*Exercise goal:* The expected output is every record below, transcribed exactly, with the pictures left out.

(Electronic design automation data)
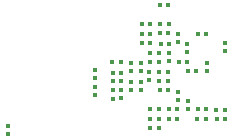
<source format=gbr>
%TF.GenerationSoftware,KiCad,Pcbnew,9.0.0*%
%TF.CreationDate,2025-05-05T21:38:29-04:00*%
%TF.ProjectId,payload_board,7061796c-6f61-4645-9f62-6f6172642e6b,rev?*%
%TF.SameCoordinates,Original*%
%TF.FileFunction,Paste,Bot*%
%TF.FilePolarity,Positive*%
%FSLAX45Y45*%
G04 Gerber Fmt 4.5, Leading zero omitted, Abs format (unit mm)*
G04 Created by KiCad (PCBNEW 9.0.0) date 2025-05-05 21:38:29*
%MOMM*%
%LPD*%
G01*
G04 APERTURE LIST*
G04 Aperture macros list*
%AMRoundRect*
0 Rectangle with rounded corners*
0 $1 Rounding radius*
0 $2 $3 $4 $5 $6 $7 $8 $9 X,Y pos of 4 corners*
0 Add a 4 corners polygon primitive as box body*
4,1,4,$2,$3,$4,$5,$6,$7,$8,$9,$2,$3,0*
0 Add four circle primitives for the rounded corners*
1,1,$1+$1,$2,$3*
1,1,$1+$1,$4,$5*
1,1,$1+$1,$6,$7*
1,1,$1+$1,$8,$9*
0 Add four rect primitives between the rounded corners*
20,1,$1+$1,$2,$3,$4,$5,0*
20,1,$1+$1,$4,$5,$6,$7,0*
20,1,$1+$1,$6,$7,$8,$9,0*
20,1,$1+$1,$8,$9,$2,$3,0*%
G04 Aperture macros list end*
%ADD10RoundRect,0.079500X-0.100500X0.079500X-0.100500X-0.079500X0.100500X-0.079500X0.100500X0.079500X0*%
%ADD11RoundRect,0.079500X0.079500X0.100500X-0.079500X0.100500X-0.079500X-0.100500X0.079500X-0.100500X0*%
%ADD12RoundRect,0.079500X-0.079500X-0.100500X0.079500X-0.100500X0.079500X0.100500X-0.079500X0.100500X0*%
%ADD13RoundRect,0.079500X0.100500X-0.079500X0.100500X0.079500X-0.100500X0.079500X-0.100500X-0.079500X0*%
G04 APERTURE END LIST*
D10*
%TO.C,C42*%
X19345000Y-9345000D03*
X19345000Y-9414000D03*
%TD*%
D11*
%TO.C,R39*%
X19173500Y-9180000D03*
X19104500Y-9180000D03*
%TD*%
D10*
%TO.C,C35*%
X19260000Y-9347500D03*
X19260000Y-9416500D03*
%TD*%
%TO.C,C13*%
X19740000Y-9507500D03*
X19740000Y-9576500D03*
%TD*%
D12*
%TO.C,R24*%
X19826000Y-8940000D03*
X19895000Y-8940000D03*
%TD*%
D11*
%TO.C,C6*%
X19495000Y-9580000D03*
X19426000Y-9580000D03*
%TD*%
D12*
%TO.C,C12*%
X19986000Y-9660000D03*
X20055000Y-9660000D03*
%TD*%
D11*
%TO.C,C17*%
X19495000Y-9735000D03*
X19426000Y-9735000D03*
%TD*%
D12*
%TO.C,C39*%
X19356000Y-9020000D03*
X19425000Y-9020000D03*
%TD*%
D10*
%TO.C,R23*%
X20060000Y-9019500D03*
X20060000Y-9088500D03*
%TD*%
D13*
%TO.C,C33*%
X19180000Y-9342500D03*
X19180000Y-9273500D03*
%TD*%
D10*
%TO.C,C29*%
X19105000Y-9420000D03*
X19105000Y-9489000D03*
%TD*%
%TO.C,C3*%
X19737500Y-9022500D03*
X19737500Y-9091500D03*
%TD*%
D11*
%TO.C,C18*%
X19495000Y-9665000D03*
X19426000Y-9665000D03*
%TD*%
%TO.C,C1*%
X19814000Y-9257500D03*
X19745000Y-9257500D03*
%TD*%
D12*
%TO.C,C22*%
X19425500Y-9100000D03*
X19494500Y-9100000D03*
%TD*%
%TO.C,C9*%
X19586000Y-9660000D03*
X19655000Y-9660000D03*
%TD*%
D11*
%TO.C,C14*%
X19894500Y-9580000D03*
X19825500Y-9580000D03*
%TD*%
D10*
%TO.C,C2*%
X19580000Y-9100000D03*
X19580000Y-9169000D03*
%TD*%
D13*
%TO.C,C28*%
X19902500Y-9256500D03*
X19902500Y-9187500D03*
%TD*%
D10*
%TO.C,R44*%
X18217500Y-9718000D03*
X18217500Y-9787000D03*
%TD*%
D12*
%TO.C,C8*%
X19586000Y-9580000D03*
X19655000Y-9580000D03*
%TD*%
D11*
%TO.C,C27*%
X19735000Y-9177500D03*
X19666000Y-9177500D03*
%TD*%
D13*
%TO.C,C44*%
X19345000Y-9252500D03*
X19345000Y-9183500D03*
%TD*%
%TO.C,C36*%
X19105000Y-9344000D03*
X19105000Y-9275000D03*
%TD*%
D12*
%TO.C,C37*%
X19356000Y-8860000D03*
X19425000Y-8860000D03*
%TD*%
D10*
%TO.C,C31*%
X19180000Y-9417500D03*
X19180000Y-9486500D03*
%TD*%
D11*
%TO.C,C21*%
X19579000Y-8937500D03*
X19510000Y-8937500D03*
%TD*%
D10*
%TO.C,C41*%
X19417500Y-9266000D03*
X19417500Y-9335000D03*
%TD*%
D13*
%TO.C,C52*%
X19577500Y-9336500D03*
X19577500Y-9267500D03*
%TD*%
%TO.C,L1*%
X18957500Y-9461500D03*
X18957500Y-9392500D03*
%TD*%
D12*
%TO.C,C11*%
X19985500Y-9582500D03*
X20054500Y-9582500D03*
%TD*%
D13*
%TO.C,C24*%
X19260000Y-9255000D03*
X19260000Y-9186000D03*
%TD*%
%TO.C,C16*%
X19662500Y-9499000D03*
X19662500Y-9430000D03*
%TD*%
D12*
%TO.C,C23*%
X19426000Y-9180000D03*
X19495000Y-9180000D03*
%TD*%
%TO.C,C40*%
X19505500Y-8700000D03*
X19574500Y-8700000D03*
%TD*%
D11*
%TO.C,C15*%
X19892500Y-9660000D03*
X19823500Y-9660000D03*
%TD*%
D10*
%TO.C,C4*%
X19660000Y-8942500D03*
X19660000Y-9011500D03*
%TD*%
D11*
%TO.C,C26*%
X19582500Y-9027500D03*
X19513500Y-9027500D03*
%TD*%
%TO.C,C30*%
X19579500Y-8860000D03*
X19510500Y-8860000D03*
%TD*%
D10*
%TO.C,C43*%
X19500000Y-9267500D03*
X19500000Y-9336500D03*
%TD*%
D12*
%TO.C,C38*%
X19356000Y-8945000D03*
X19425000Y-8945000D03*
%TD*%
D13*
%TO.C,C25*%
X18957500Y-9314500D03*
X18957500Y-9245500D03*
%TD*%
D11*
%TO.C,C5*%
X19575000Y-9415000D03*
X19506000Y-9415000D03*
%TD*%
M02*

</source>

*Task solution:*
<source format=gbr>
%TF.GenerationSoftware,KiCad,Pcbnew,9.0.0*%
%TF.CreationDate,2025-05-05T21:38:29-04:00*%
%TF.ProjectId,payload_board,7061796c-6f61-4645-9f62-6f6172642e6b,rev?*%
%TF.SameCoordinates,Original*%
%TF.FileFunction,Paste,Bot*%
%TF.FilePolarity,Positive*%
%FSLAX45Y45*%
G04 Gerber Fmt 4.5, Leading zero omitted, Abs format (unit mm)*
G04 Created by KiCad (PCBNEW 9.0.0) date 2025-05-05 21:38:29*
%MOMM*%
%LPD*%
G01*
G04 APERTURE LIST*
G04 Aperture macros list*
%AMRoundRect*
0 Rectangle with rounded corners*
0 $1 Rounding radius*
0 $2 $3 $4 $5 $6 $7 $8 $9 X,Y pos of 4 corners*
0 Add a 4 corners polygon primitive as box body*
4,1,4,$2,$3,$4,$5,$6,$7,$8,$9,$2,$3,0*
0 Add four circle primitives for the rounded corners*
1,1,$1+$1,$2,$3*
1,1,$1+$1,$4,$5*
1,1,$1+$1,$6,$7*
1,1,$1+$1,$8,$9*
0 Add four rect primitives between the rounded corners*
20,1,$1+$1,$2,$3,$4,$5,0*
20,1,$1+$1,$4,$5,$6,$7,0*
20,1,$1+$1,$6,$7,$8,$9,0*
20,1,$1+$1,$8,$9,$2,$3,0*%
G04 Aperture macros list end*
%ADD10RoundRect,0.079500X-0.100500X0.079500X-0.100500X-0.079500X0.100500X-0.079500X0.100500X0.079500X0*%
%ADD11RoundRect,0.079500X0.079500X0.100500X-0.079500X0.100500X-0.079500X-0.100500X0.079500X-0.100500X0*%
%ADD12RoundRect,0.079500X-0.079500X-0.100500X0.079500X-0.100500X0.079500X0.100500X-0.079500X0.100500X0*%
%ADD13RoundRect,0.079500X0.100500X-0.079500X0.100500X0.079500X-0.100500X0.079500X-0.100500X-0.079500X0*%
G04 APERTURE END LIST*
D10*
%TO.C,C42*%
X19345000Y-9345000D03*
X19345000Y-9414000D03*
%TD*%
D11*
%TO.C,R39*%
X19173500Y-9180000D03*
X19104500Y-9180000D03*
%TD*%
D10*
%TO.C,C35*%
X19260000Y-9347500D03*
X19260000Y-9416500D03*
%TD*%
%TO.C,C13*%
X19740000Y-9507500D03*
X19740000Y-9576500D03*
%TD*%
D12*
%TO.C,R24*%
X19826000Y-8940000D03*
X19895000Y-8940000D03*
%TD*%
D11*
%TO.C,C6*%
X19495000Y-9580000D03*
X19426000Y-9580000D03*
%TD*%
D12*
%TO.C,C12*%
X19986000Y-9660000D03*
X20055000Y-9660000D03*
%TD*%
D11*
%TO.C,C17*%
X19495000Y-9735000D03*
X19426000Y-9735000D03*
%TD*%
D12*
%TO.C,C39*%
X19356000Y-9020000D03*
X19425000Y-9020000D03*
%TD*%
D10*
%TO.C,R23*%
X20060000Y-9019500D03*
X20060000Y-9088500D03*
%TD*%
D13*
%TO.C,C33*%
X19180000Y-9342500D03*
X19180000Y-9273500D03*
%TD*%
D10*
%TO.C,C29*%
X19105000Y-9420000D03*
X19105000Y-9489000D03*
%TD*%
%TO.C,C3*%
X19737500Y-9022500D03*
X19737500Y-9091500D03*
%TD*%
D11*
%TO.C,C18*%
X19495000Y-9665000D03*
X19426000Y-9665000D03*
%TD*%
%TO.C,C1*%
X19814000Y-9257500D03*
X19745000Y-9257500D03*
%TD*%
D12*
%TO.C,C22*%
X19425500Y-9100000D03*
X19494500Y-9100000D03*
%TD*%
%TO.C,C9*%
X19586000Y-9660000D03*
X19655000Y-9660000D03*
%TD*%
D11*
%TO.C,C14*%
X19894500Y-9580000D03*
X19825500Y-9580000D03*
%TD*%
D10*
%TO.C,C2*%
X19580000Y-9100000D03*
X19580000Y-9169000D03*
%TD*%
D13*
%TO.C,C28*%
X19902500Y-9256500D03*
X19902500Y-9187500D03*
%TD*%
D10*
%TO.C,R44*%
X18217500Y-9718000D03*
X18217500Y-9787000D03*
%TD*%
D12*
%TO.C,C8*%
X19586000Y-9580000D03*
X19655000Y-9580000D03*
%TD*%
D11*
%TO.C,C27*%
X19735000Y-9177500D03*
X19666000Y-9177500D03*
%TD*%
D13*
%TO.C,C44*%
X19345000Y-9252500D03*
X19345000Y-9183500D03*
%TD*%
%TO.C,C36*%
X19105000Y-9344000D03*
X19105000Y-9275000D03*
%TD*%
D12*
%TO.C,C37*%
X19356000Y-8860000D03*
X19425000Y-8860000D03*
%TD*%
D10*
%TO.C,C31*%
X19180000Y-9417500D03*
X19180000Y-9486500D03*
%TD*%
D11*
%TO.C,C21*%
X19579000Y-8937500D03*
X19510000Y-8937500D03*
%TD*%
D10*
%TO.C,C41*%
X19417500Y-9266000D03*
X19417500Y-9335000D03*
%TD*%
D13*
%TO.C,C52*%
X19577500Y-9336500D03*
X19577500Y-9267500D03*
%TD*%
%TO.C,L1*%
X18957500Y-9461500D03*
X18957500Y-9392500D03*
%TD*%
D12*
%TO.C,C11*%
X19985500Y-9582500D03*
X20054500Y-9582500D03*
%TD*%
D13*
%TO.C,C24*%
X19260000Y-9255000D03*
X19260000Y-9186000D03*
%TD*%
%TO.C,C16*%
X19662500Y-9499000D03*
X19662500Y-9430000D03*
%TD*%
D12*
%TO.C,C23*%
X19426000Y-9180000D03*
X19495000Y-9180000D03*
%TD*%
%TO.C,C40*%
X19505500Y-8700000D03*
X19574500Y-8700000D03*
%TD*%
D11*
%TO.C,C15*%
X19892500Y-9660000D03*
X19823500Y-9660000D03*
%TD*%
D10*
%TO.C,C4*%
X19660000Y-8942500D03*
X19660000Y-9011500D03*
%TD*%
D11*
%TO.C,C26*%
X19582500Y-9027500D03*
X19513500Y-9027500D03*
%TD*%
%TO.C,C30*%
X19579500Y-8860000D03*
X19510500Y-8860000D03*
%TD*%
D10*
%TO.C,C43*%
X19500000Y-9267500D03*
X19500000Y-9336500D03*
%TD*%
D12*
%TO.C,C38*%
X19356000Y-8945000D03*
X19425000Y-8945000D03*
%TD*%
D13*
%TO.C,C25*%
X18957500Y-9314500D03*
X18957500Y-9245500D03*
%TD*%
D11*
%TO.C,C5*%
X19575000Y-9415000D03*
X19506000Y-9415000D03*
%TD*%
M02*

</source>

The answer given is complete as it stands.